Xargien, bir elf olarak doğdu. Gençliğine kadar elfliğin nimetlerinden doyasıya yararlandı. Ancak zamanla, elflerin diğer canlılara karşı olan üstünlükleri ve kusursuzlukları onu rahatsız etti. Bu durum, onda bir öfke ve hayal kırıklığı duygusu uyandırdı. Bu hayal kırıklığı ve kin ile Xargien, elf ırkının kökünü kurutma rüyalarına daldı. Hülyalar o kadar derindi ki Xargien aylar boyunca ne ekmek yedi, ne su içti. Artık bir iskeletten farksızdı.
Xargien, bu uğurda birçok yolu denedi ancak ölümsüzlüğü ve sonsuz gücü elde etmek için en uygun yolun büyü yapmak olduğunu fark etti. Yalnızca bir büyücü olmak, istediği gücü elde etmek ve kendi ırkını yok etmek için yeterli olmayacaktı. Öylesine büyük bir güç olmalıydı ki, zamanların hiçbirinde bu kudrette bir büyücü yaşamamıştı.
Xargien, kadim zaman öğretilerini öğrenmek için yıllarını harcadı. Eski elf metinleri ve büyü formülleri üzerine çalışarak, büyücülükte ustalaştı. Fakat bunlar onun için yeterli değildi. Xargien, daha derin bir bilgiye sahip olmak istedi ve bu bilgiyi elde etmek için yolculuklara çıktı.
Uzun ve zorlu yolculuktan sonra, Xargien kadim bir ejderha tarafından korunan bir tapınağa ulaştı. Tapınakta, kadim zamanlarda yaşayan büyük bir büyücü ve öğretmen olan Azuran'ın kitaplarını buldu.
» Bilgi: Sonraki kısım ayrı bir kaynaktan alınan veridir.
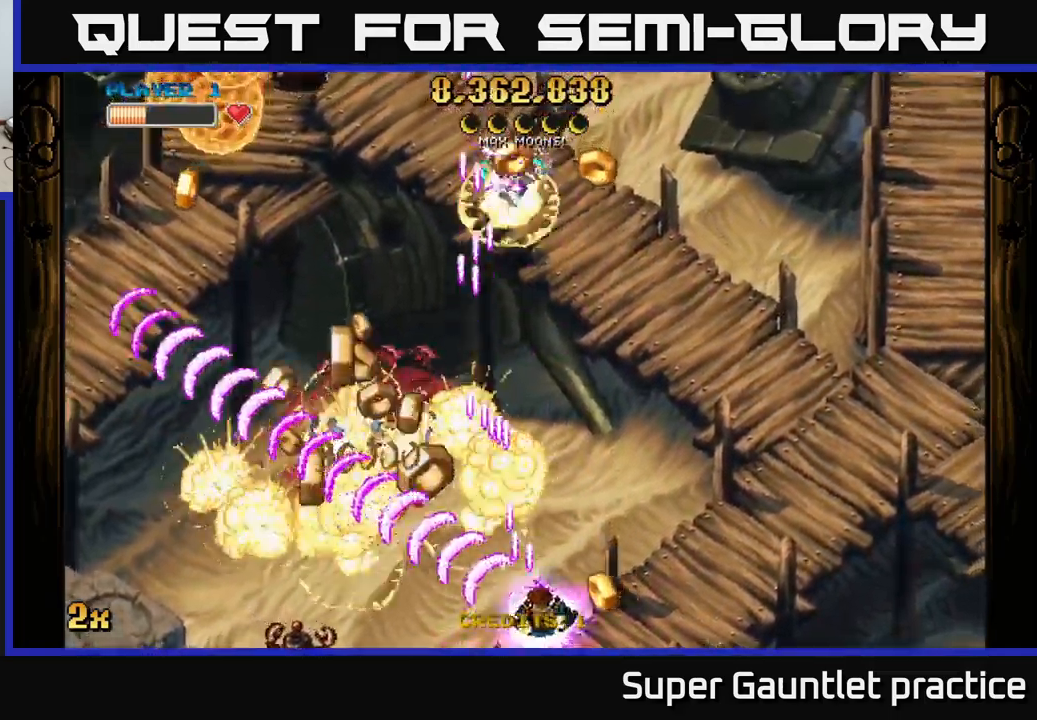
{"buttons": ["A"], "left_stick": "left", "events": [[150, "left_stick", "left"]]}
Bu kitaplar, Azuran'ın büyücülükteki ustalığını ve kadim zamanların gizemli öğretilerini içeriyordu.
Xargien, bu kitaplarda bulduğu bilgileri yıllarca çalışarak özümseyerek büyü gücünü artırdı. Bu gücün yanında, Azuran'ın kitaplarında bulunan birçok karanlık bilgiyi de keşfetti. Bu karanlık bilgiler, Xargien'in içindeki karanlık duyguları da besledi ve onun öfkesi ve kibrinin artmasına neden oldu.
Sonunda, Xargien büyü gücü ve bilgisi konusunda o kadar ustalaştı ki, kendisi bile kadim zaman öğretilerinin sınırlarını aşmıştı. Ancak bu gücün bedeli, Xargien'in yalnızlığı ve karanlık duygularıydı.
Xargien'in güçleri, diğer herkese karşı üstünlüklerinin dışında, zamanın da ötesine geçti. O artık ölümsüzdü. Kendi ırkına ihanet edebilir ve sonunu getirebilirdi. Ancak elde ettiği güç, öylesine büyüktü ki, artık sadece kendi ırkını değil tüm Zudruin’i yok etmek istiyordu!
Zudruin ise kadim elfler tarafından canları pahasına korunuyordu. Zudruin’i yok etmek için öncelikle kendi ırkını yok etmeliydi. Elflerle savaşması için kendi yaratıklarını yarattı. Orklar.